The technology to do this already exists. The problem is not capability, it is adoption. What we are seeing today is just the tip of the iceberg. Organisations have significant opportunities to improve, but many have not yet taken the first step.
You have consistently emphasised the need for a unified identity security strategy. What does this look like in practical terms, especially for Indian enterprises with legacy systems and complex identity environments?
The first thing organisations must recognise is that identity security is a journey, not a one-time project. This is not something you install and forget. It is an ongoing organisational transformation with no real endpoint.
Given constraints around time, resources, and people, organisations should take a risk-based approach. Start by identifying which data and applications are most critical to the business, and which would cause the greatest impact if compromised.
Plot these against the effort required to secure them. Once you do that, it becomes clear where to begin. Focus first on high-risk, low-effort areas. This allows organisations to materially reduce risk quickly. Legacy environments are common, but organisations do not need to rely on legacy solutions to secure them. Identity security has evolved significantly over the past few years.
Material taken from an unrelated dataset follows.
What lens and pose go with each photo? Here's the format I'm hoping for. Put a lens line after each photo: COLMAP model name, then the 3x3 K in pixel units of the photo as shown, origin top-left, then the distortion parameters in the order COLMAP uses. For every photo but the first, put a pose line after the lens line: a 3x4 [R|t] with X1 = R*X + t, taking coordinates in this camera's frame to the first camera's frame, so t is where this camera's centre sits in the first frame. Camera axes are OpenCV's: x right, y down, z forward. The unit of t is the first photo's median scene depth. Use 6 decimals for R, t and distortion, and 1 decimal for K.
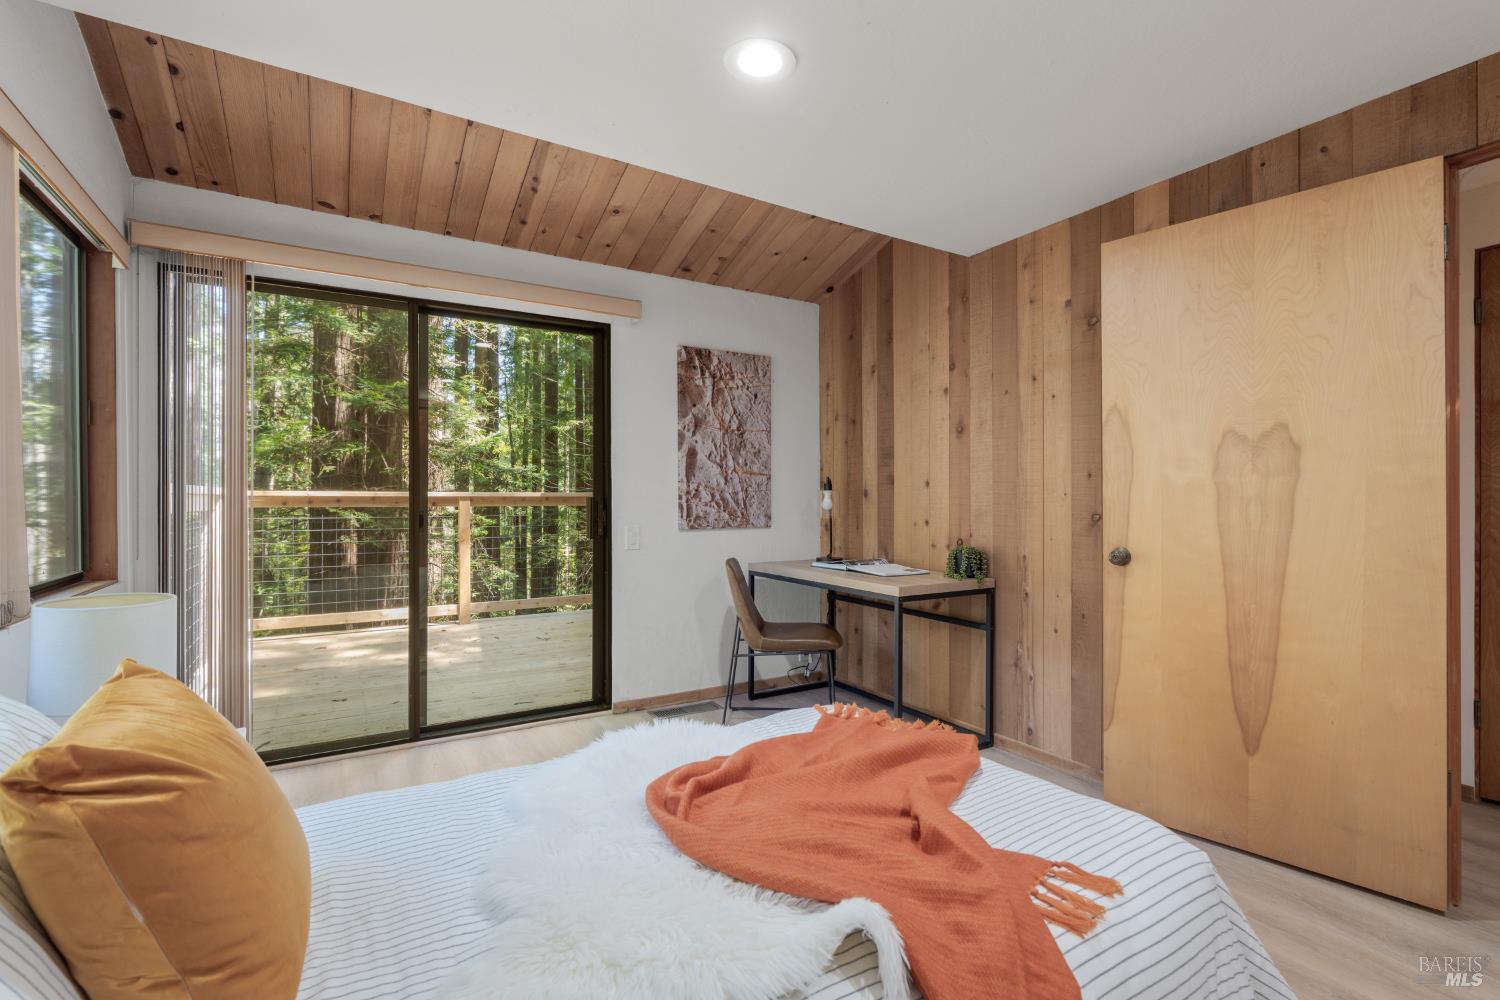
lens RADIAL K [[688.1, 0, 734.8], [0, 688.1, 502.0], [0, 0, 1]] dist [-0.003040, 0.000321]
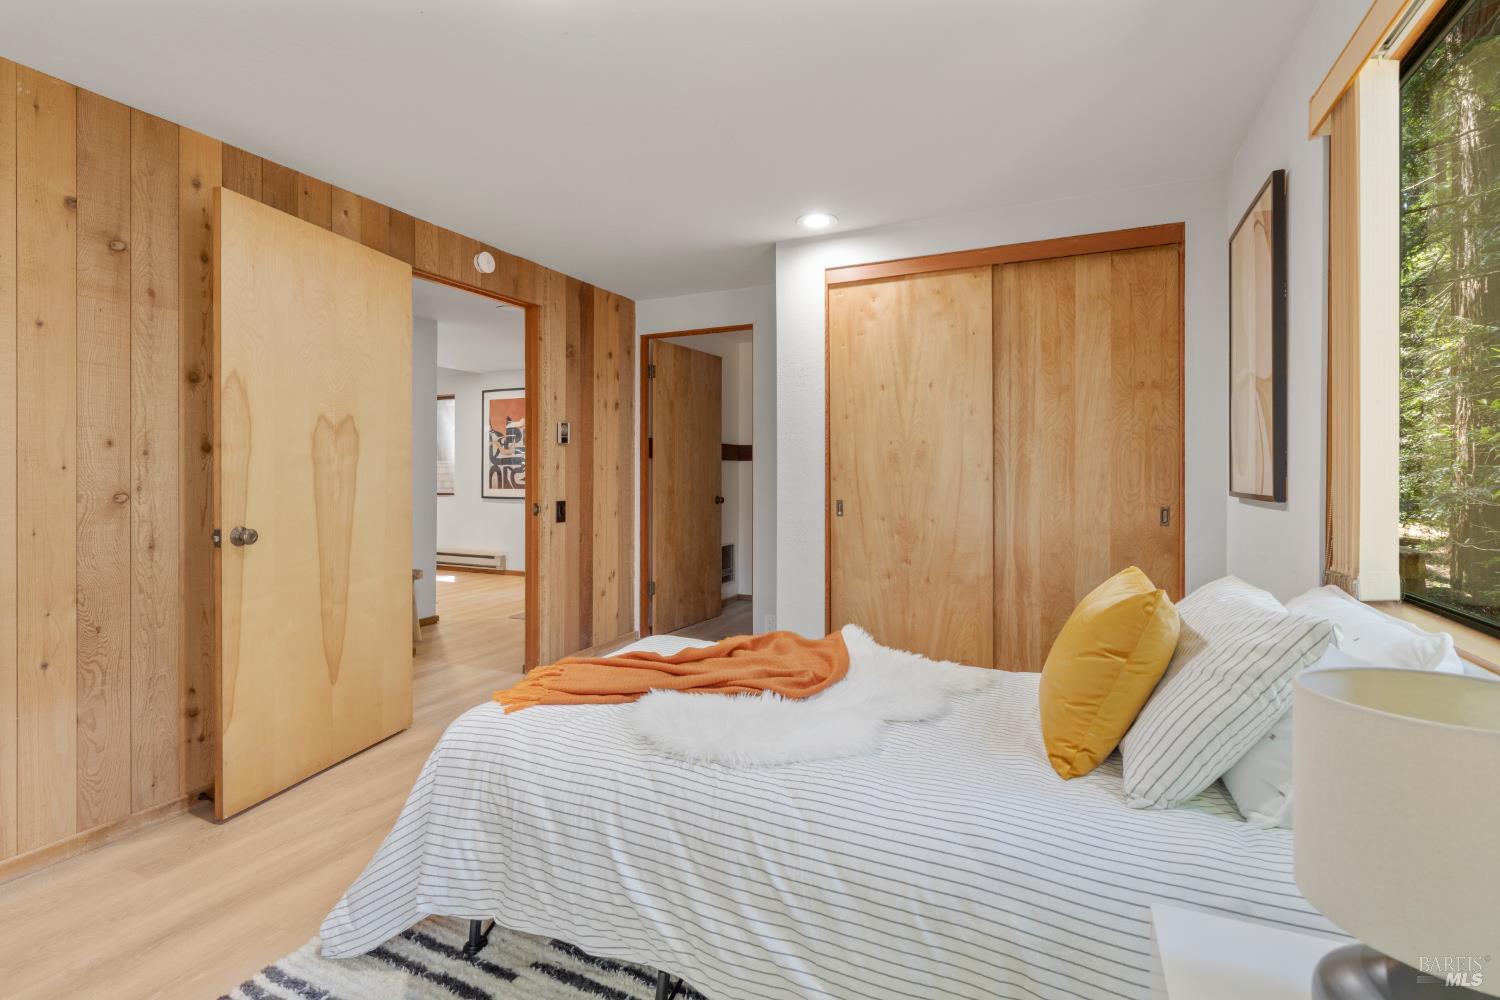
lens RADIAL K [[688.1, 0, 745.4], [0, 688.1, 470.9], [0, 0, 1]] dist [-0.003040, 0.000321]
pose [[-0.568700, 0.002446, 0.822541, -0.649107], [0.002640, 0.999996, -0.001148, -0.006341], [-0.822541, 0.001518, -0.568704, 1.064416]]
Modern approaches, such as just-in-time access, zero standing privilege, and newer protocols, dramatically reduce both the attack surface and the management overhead.
If you can eliminate half your identities simply by not having them exist permanently, you significantly reduce both complexity and risk. Building a clear blueprint and following it step by step is critical, and there are strong reference frameworks available today to guide organisations through this process. Insider risk, orphaned access, and governance failures continue to trouble large enterprises.
How can organisations better address these issues, particularly at scale?
This is extremely common. In many customer environments, we still find identities belonging to people who left the organisation years ago but continue to have access. At its core, this is an identity governance problem. Modern governance solutions can now discover identities across applications and use AI to analyse which ones are active, which are redundant, and which should be removed.
AI significantly reduces the effort required to review access. Instead of manually reviewing everything, AI highlights exceptions that actually need human attention. It becomes much easier to identify dormant identities, excessive privileges, and access that no longer makes sense.
This is particularly important for organisations managing large volumes of data and users, where manual processes simply do not scale.
Finally, what advice would you offer to security leaders preparing for a future shaped by AI-driven threats and identity-centric risk?
Let me offer three pieces of advice. First thing is to recognise that we are operating in a VUCA world that is volatile, uncertain, complex, and ambiguous. That reality must shape how security strategies are designed. Second, avoid perfection. Many organisations fall into analysis paralysis, trying to build strategies that cover every possible scenario. As a result, years pass without meaningful action. Take the first step. Start small. Focus on the highest-risk gaps and build from there. Third, adopt a platform approach. Too many organisations deploy siloed tools that do not work well together. Over time, this becomes unmanageable. A platform that secures all identity types allows organisations to scale while focusing on outcomes and time to value rather than tool sprawl.
And one final thought starts with AI in everything you do. If you wait, you fall behind. The pace of innovation is relentless, and procrastination only increases technical debt. AI is not here to replace humans; it is here to elevate them. The key is to start now.